Стража взяла «под караул», когда мы подошли. Я сказала Оскару:

— Пройдемся еще немного, мне нужно поговорить с тобой.

Я чувствовала, что он нетерпелив, но остановилась на мосту.

Мелар бурлил под нами. Мое сердце сжалось. В этот час огоньки Парижа танцуют в водах тихо шепчущей Сены…

— Знаешь ли, я тайно надеялась, что Персон вернет мне этот листок, который когда-то принес в дом мой папа. Поэтому я взяла тебя с собой, Оскар.

— Не хочешь ли ты поговорить со мной о содержании этой Декларации? Я слушаю, мама!

— Да, как раз об этом я и хочу поговорить с тобой.

Но он спешил и был задет за живое.

— Мама, Декларация Прав человека не откровение для меня.

— Мы должны понять, что эти слова выучивались наизусть даже простыми людьми. А ты должен…

— Я должен биться за них, не правда ли? Я должен это обещать?

— Биться за них не нужно. Они давно приняты народом в сердце. Тебе нужно лишь защищать их.

Оскар молчал. Он очень долго молчал, потом снял газету, в которой был завернул листок в рамке, и эта газета полетела в реку. Он крепко держал в руках рамку с текстом.

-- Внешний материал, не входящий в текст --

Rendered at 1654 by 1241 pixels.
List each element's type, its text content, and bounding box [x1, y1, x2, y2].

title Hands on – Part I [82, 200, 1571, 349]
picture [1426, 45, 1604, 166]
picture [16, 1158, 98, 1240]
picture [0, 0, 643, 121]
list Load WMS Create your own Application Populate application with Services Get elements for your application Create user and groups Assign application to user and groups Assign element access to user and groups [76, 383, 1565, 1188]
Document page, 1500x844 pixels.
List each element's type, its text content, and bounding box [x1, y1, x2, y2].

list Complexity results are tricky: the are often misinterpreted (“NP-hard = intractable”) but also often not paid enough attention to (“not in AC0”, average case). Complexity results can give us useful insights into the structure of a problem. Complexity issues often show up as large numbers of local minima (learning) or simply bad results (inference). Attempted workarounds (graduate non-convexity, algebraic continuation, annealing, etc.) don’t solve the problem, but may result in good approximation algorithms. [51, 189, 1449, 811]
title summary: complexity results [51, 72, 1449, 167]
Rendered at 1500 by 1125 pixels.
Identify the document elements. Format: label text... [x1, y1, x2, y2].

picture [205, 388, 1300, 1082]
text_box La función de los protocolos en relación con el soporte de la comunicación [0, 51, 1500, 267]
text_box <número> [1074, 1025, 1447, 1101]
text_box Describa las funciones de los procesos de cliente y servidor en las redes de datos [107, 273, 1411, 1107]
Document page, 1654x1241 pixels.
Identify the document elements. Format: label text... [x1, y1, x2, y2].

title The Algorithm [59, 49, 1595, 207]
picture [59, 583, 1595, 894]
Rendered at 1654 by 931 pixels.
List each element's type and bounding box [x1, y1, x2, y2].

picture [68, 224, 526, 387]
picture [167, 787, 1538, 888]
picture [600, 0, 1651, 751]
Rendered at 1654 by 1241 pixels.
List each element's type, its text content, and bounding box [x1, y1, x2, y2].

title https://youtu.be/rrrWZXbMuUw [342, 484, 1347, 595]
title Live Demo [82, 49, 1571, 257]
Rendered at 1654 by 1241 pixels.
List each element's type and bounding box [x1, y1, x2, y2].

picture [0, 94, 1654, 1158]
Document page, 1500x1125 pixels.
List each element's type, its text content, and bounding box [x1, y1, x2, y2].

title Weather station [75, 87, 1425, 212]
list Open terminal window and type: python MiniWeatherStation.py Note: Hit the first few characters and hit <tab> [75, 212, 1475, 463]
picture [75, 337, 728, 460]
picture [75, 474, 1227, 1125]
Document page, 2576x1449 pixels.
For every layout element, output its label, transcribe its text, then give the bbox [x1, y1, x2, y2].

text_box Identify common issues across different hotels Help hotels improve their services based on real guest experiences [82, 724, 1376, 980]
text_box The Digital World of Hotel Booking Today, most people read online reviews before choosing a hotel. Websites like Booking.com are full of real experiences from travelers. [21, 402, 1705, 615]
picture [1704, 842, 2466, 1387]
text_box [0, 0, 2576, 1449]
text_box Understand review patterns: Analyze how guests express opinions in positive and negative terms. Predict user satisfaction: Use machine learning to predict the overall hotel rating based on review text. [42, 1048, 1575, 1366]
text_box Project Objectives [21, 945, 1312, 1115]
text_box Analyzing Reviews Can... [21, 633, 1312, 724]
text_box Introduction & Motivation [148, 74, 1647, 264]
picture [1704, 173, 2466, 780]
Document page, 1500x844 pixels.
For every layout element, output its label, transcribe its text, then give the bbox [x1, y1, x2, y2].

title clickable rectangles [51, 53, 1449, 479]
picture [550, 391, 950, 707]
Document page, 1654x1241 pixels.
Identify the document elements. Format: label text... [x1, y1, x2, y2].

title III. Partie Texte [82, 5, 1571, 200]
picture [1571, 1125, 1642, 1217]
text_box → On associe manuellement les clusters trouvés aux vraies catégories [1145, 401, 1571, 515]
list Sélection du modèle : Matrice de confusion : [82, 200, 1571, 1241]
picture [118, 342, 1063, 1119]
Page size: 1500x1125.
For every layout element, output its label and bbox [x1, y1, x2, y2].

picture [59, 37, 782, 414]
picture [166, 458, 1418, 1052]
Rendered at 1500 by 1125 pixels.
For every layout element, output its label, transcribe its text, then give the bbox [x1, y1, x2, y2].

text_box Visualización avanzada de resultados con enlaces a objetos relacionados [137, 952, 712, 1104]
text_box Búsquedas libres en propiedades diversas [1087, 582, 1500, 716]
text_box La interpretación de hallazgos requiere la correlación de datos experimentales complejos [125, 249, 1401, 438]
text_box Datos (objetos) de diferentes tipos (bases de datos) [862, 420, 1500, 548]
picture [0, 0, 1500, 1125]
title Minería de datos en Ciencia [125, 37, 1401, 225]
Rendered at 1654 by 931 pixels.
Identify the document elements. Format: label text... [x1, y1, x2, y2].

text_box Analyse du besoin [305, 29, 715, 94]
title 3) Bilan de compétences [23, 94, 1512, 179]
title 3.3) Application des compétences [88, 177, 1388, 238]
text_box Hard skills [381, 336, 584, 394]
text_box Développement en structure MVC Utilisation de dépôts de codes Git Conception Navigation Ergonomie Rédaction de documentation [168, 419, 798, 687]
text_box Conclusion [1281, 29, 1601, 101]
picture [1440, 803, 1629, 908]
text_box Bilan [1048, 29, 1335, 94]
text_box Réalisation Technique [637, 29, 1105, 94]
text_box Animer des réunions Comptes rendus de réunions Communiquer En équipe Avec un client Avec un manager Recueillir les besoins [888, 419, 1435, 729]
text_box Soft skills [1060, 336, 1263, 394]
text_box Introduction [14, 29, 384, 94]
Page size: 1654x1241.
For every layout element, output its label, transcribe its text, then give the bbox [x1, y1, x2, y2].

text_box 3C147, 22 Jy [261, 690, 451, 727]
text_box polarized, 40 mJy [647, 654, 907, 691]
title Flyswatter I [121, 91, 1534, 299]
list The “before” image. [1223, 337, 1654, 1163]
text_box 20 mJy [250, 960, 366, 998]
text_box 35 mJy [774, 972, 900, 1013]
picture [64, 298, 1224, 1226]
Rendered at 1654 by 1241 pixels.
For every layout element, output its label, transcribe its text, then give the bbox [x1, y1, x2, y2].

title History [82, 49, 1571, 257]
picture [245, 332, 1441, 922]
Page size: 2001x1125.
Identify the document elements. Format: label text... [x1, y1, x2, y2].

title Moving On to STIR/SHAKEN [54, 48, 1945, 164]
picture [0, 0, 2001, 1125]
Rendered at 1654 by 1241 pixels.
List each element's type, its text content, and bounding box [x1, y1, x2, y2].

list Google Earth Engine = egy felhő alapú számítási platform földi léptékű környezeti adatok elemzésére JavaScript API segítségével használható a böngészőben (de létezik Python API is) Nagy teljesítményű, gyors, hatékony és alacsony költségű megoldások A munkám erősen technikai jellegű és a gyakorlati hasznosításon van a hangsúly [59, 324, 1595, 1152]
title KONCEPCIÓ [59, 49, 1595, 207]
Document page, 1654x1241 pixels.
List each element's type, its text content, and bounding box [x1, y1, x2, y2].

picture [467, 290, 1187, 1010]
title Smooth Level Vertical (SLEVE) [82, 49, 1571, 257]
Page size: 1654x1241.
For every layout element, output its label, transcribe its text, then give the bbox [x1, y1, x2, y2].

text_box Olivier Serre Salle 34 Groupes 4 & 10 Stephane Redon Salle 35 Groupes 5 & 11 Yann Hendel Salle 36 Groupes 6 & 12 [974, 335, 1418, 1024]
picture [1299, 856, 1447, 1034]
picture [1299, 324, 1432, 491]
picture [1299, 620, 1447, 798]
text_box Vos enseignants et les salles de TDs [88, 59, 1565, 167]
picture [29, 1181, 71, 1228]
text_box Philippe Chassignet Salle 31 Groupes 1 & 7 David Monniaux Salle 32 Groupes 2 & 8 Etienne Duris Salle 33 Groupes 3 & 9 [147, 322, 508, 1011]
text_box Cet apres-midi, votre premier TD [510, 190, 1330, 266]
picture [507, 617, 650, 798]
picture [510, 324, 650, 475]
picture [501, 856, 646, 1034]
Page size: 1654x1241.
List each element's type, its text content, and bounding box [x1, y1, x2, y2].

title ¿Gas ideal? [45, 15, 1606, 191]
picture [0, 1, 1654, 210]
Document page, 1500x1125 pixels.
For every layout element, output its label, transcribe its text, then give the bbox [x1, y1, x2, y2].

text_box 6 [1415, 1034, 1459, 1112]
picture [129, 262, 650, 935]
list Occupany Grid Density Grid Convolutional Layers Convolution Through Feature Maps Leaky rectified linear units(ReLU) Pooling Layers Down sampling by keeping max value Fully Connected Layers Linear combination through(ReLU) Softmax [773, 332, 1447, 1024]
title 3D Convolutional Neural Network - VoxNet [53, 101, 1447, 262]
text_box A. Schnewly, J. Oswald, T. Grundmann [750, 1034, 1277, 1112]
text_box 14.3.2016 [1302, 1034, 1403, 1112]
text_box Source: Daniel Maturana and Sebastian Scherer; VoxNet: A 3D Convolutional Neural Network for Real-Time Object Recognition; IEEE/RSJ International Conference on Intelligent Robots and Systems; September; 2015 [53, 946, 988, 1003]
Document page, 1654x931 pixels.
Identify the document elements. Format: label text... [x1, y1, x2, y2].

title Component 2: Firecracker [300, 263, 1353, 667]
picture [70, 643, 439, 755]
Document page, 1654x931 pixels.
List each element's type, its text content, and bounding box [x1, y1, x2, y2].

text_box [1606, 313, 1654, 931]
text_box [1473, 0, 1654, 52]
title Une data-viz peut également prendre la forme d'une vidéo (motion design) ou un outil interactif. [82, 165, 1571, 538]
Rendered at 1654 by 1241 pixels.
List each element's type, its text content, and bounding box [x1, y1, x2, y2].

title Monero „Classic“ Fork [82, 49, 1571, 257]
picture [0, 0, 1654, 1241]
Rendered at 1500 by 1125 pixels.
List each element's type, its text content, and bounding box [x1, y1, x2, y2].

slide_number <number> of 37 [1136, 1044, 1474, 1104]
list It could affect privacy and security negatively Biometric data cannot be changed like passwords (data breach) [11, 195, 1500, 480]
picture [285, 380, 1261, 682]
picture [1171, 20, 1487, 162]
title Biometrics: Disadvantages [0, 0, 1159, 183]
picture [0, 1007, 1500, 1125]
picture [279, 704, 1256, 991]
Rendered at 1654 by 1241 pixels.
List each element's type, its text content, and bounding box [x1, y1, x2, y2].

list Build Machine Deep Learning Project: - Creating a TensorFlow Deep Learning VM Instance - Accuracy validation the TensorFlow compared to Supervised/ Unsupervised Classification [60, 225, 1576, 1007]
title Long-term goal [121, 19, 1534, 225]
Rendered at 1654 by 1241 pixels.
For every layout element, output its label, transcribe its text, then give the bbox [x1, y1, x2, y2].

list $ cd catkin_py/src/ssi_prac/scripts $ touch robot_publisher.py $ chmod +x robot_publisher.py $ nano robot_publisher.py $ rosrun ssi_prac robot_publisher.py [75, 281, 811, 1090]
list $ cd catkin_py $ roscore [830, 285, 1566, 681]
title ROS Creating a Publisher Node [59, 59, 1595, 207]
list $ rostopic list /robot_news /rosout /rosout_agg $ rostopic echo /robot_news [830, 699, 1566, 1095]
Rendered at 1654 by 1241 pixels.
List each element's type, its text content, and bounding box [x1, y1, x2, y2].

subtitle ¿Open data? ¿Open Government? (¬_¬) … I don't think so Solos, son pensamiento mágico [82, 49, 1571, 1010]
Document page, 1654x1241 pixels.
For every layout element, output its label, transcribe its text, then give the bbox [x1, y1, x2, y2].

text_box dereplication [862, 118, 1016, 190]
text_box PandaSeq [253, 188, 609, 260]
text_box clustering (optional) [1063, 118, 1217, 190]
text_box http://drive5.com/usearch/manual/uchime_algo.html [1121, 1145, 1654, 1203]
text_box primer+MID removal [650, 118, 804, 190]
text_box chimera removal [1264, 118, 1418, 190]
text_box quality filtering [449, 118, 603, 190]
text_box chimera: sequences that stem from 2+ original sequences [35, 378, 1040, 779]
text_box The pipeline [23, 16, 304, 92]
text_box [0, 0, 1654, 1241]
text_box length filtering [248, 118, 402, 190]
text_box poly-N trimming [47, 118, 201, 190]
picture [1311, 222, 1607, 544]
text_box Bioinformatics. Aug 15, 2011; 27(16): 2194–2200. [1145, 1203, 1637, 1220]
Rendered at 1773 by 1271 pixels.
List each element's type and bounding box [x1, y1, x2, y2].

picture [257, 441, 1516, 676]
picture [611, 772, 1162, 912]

Уже подходя к подъезду дворца, он засмеялся.

— Мама, влюбленное чириканье твоего старого обожателя прелестно. Если бы папа знал!..

Глава 59

День моей коронации, 21 августа 1829

— Умоляю тебя, Дезире, не опаздывай на свою коронацию!

Эта фраза сопровождала все мои действия в этот знаменательный день. Жан-Батист все время повторял ее, пока я лихорадочно рылась в своих ящиках и шкафах. Мари помогала мне, а также Марселина и Иветт.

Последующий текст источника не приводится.